Feds Hand Out $120M to Expand College Access
WASHINGTON — With the new academic year just days away, the Clinton administration tagged 21 states and 164 local partnerships to serve as the first participants in the highly-touted “Gear Up for College” program to boost access to higher education.
Approved last year, the program targets at-risk students early — no later than the middle school — and provides them with tutoring, mentoring and support programs. It also works with parents, helping them learn more about college and financial aid.
Endorsed by the White House, the $120-million plan was developed largely by Rep. Chaka Fattah (D-Pa.), a member of the Congressional Black Caucus.
“Gear Up will positively change the life chances of millions of young people,” Fattah says. “Right now, the single most important priority to ensure its impact is effective implementation.”
Despite giving applicants only weeks to make detailed proposals, more than 40 states and 600 local partnerships applied for funds, officials with the U.S. Department of Education say.
Under the program, states and colleges may work with middle schools provided that the school enrollment is at least 50 percent low- income.
“We received an unexpectedly high number of Gear Up applications — many more than we were able to fund this year,” U.S. Sec. of Education Richard W. Riley says. “Clearly, there is tremendous demand for this program.”
Given the need, he adds, Congress should approve a request by the Clinton administration to double Gear Up funding from $120 million to $240 million next year.
Among states, California received the largest one-year grant, $4.9 million. Other big awards included: Texas, $4.5 million; Oklahoma, $3.4 million; Maryland, $2.7 million; and Massachusetts, $2 million. Other states winning first-year funds include Alaska,$1.2 million; Colorado,$1.3 million; Connecticut, $1.5 million; Maine, $1.2 million; Minnesota, $1.5 million; Montana, $1.9 million; New Jersey, $1.4 million; New Mexico,$1 million; New York, $729,000; Ohio,$1million; Rhode Island,$1.2 million; South Carolina, $1.8 million;Vermont,$1.1 million; Washington, $2.7 million; and Wisconsin, $1.5 million.
The agency also funded local partnerships that consist of colleges, public schools, and at least two community organizations. Local partnerships must work with an entire grade level at a school, tracking those students through the 12th grade.
State programs have the option of using that approach — which closely follows the “I Have a Dream” model begun in the 1980s, where individual philanthropists guarantee a college education for all students in a particular middle school classroom.
Recipients of local grants include historically Black Claflin College of Orangeburg, S.C.
Small Colleges Could See Relief on Student Loan Default Rates
Small colleges with only a few student borrowers could catch a break on default rates from the Education Department if current proposals take effect later this year.
Department officials have proposed a new regulation to exempt many small colleges from sanctions because of high student loan defaults.

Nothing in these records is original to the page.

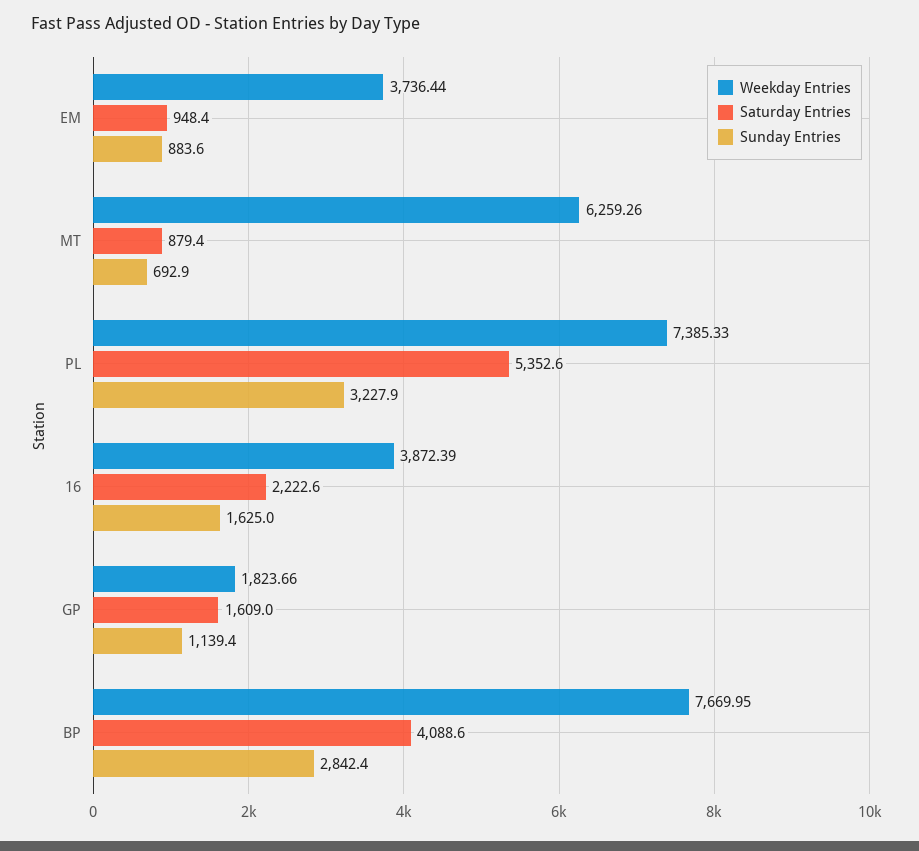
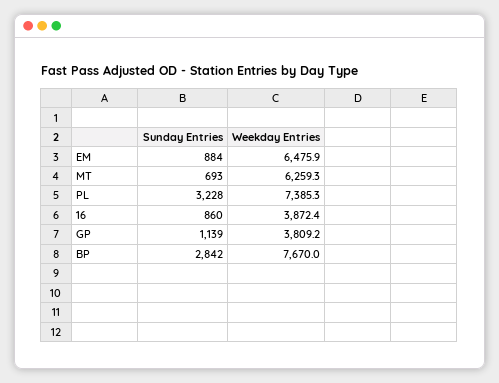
  {
    "Weekday Entries": {
-     "EM": 3736.44,
+     "EM": 6475.9,
      "MT": 6259.26,
      "PL": 7385.33,
      "16": 3872.39,
-     "GP": 1823.66,
+     "GP": 3809.2,
      "BP": 7669.95
    },
-   "Saturday Entries": {
-     "EM": 948.4,
-     "MT": 879.4,
-     "PL": 5352.6,
-     "16": 2222.6,
-     "GP": 1609,
-     "BP": 4088.6
-   },
    "Sunday Entries": {
      "EM": 883.6,
      "MT": 692.9,
      "PL": 3227.9,
-     "16": 1625,
+     "16": 860,
      "GP": 1139.4,
      "BP": 2842.4
    }
  }

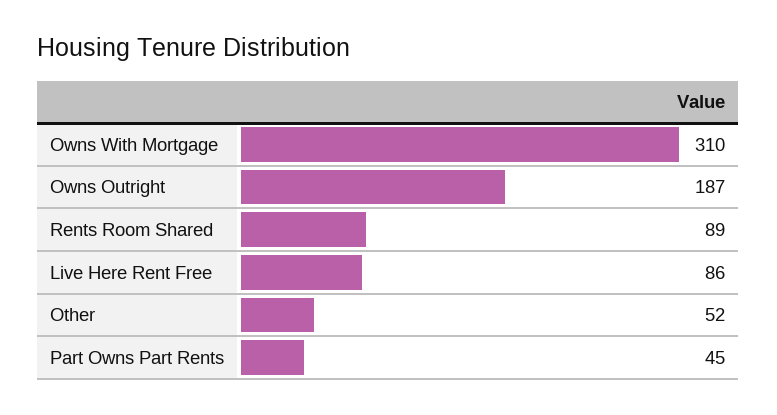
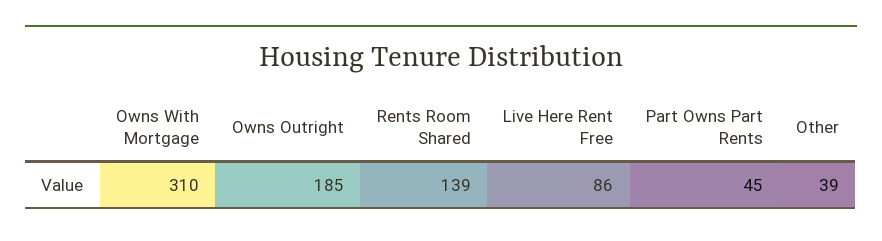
  {
    "Owns With Mortgage": 310,
-   "Owns Outright": 187,
+   "Owns Outright": 185,
-   "Rents Room Shared": 89,
+   "Rents Room Shared": 139,
    "Live Here Rent Free": 86,
-   "Other": 52,
+   "Other": 39,
    "Part Owns Part Rents": 45
  }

Small and low-cost colleges often complain they face termination from most federal aid programs, including Pell grants, when only a few borrowers default.
Under current law, colleges with 25 percent default rates for three consecutive years are subject to sanctions. The new plan would exempt colleges if they have fewer than 30 borrowers who enter repayment during that three-year timeline.
“Schools that make very few loans pose a minimal financial risk to the taxpayers,” department officials said in last month’s proposal, one of several new potential rules affecting colleges and financial aid programs.
Elsewhere, colleges could face stiffer requirements for work-study programs. The agency wants to require colleges to spend 7 percent of funds on students in community service jobs, up from the current 5 percent. Colleges also would have to assign at least one student as a tutor for child or family literacy programs.
The latter requirement is part of an effort to raise literacy and awareness of a new federal law, the Reading Excellence Act, an effort to get all children reading by the third grade. The work-study changes would take effect in the 2000-01 academic year.
Black College Week Introduced
Sen. Strom Thurmond (R-S.C.), a one-time segregationist, wants to make sure the nation celebrates a week in honor of Black colleges in September.
Thurmond introduced a resolution to celebrate the week beginning Sept. 19 as “National Historically Black Colleges and Universities Week.” Twenty-eight senators co-sponsored the resolution, forwarded to the Senate Judiciary Committee. In introducing the measure last month , Thurmond noted this is the 14th time he has served as sponsor of the resolution. His state has eight of 117 HBCUs nationwide.
“Historically Black colleges offer our citizens a variety of curricula and programs through which young people develop skills and talents, thereby expanding opportunities for a lifetime of achievement,” he says.
One of hundreds of such commemorative resolutions with no monetary value, the week recognizing HBCUs should pass readily.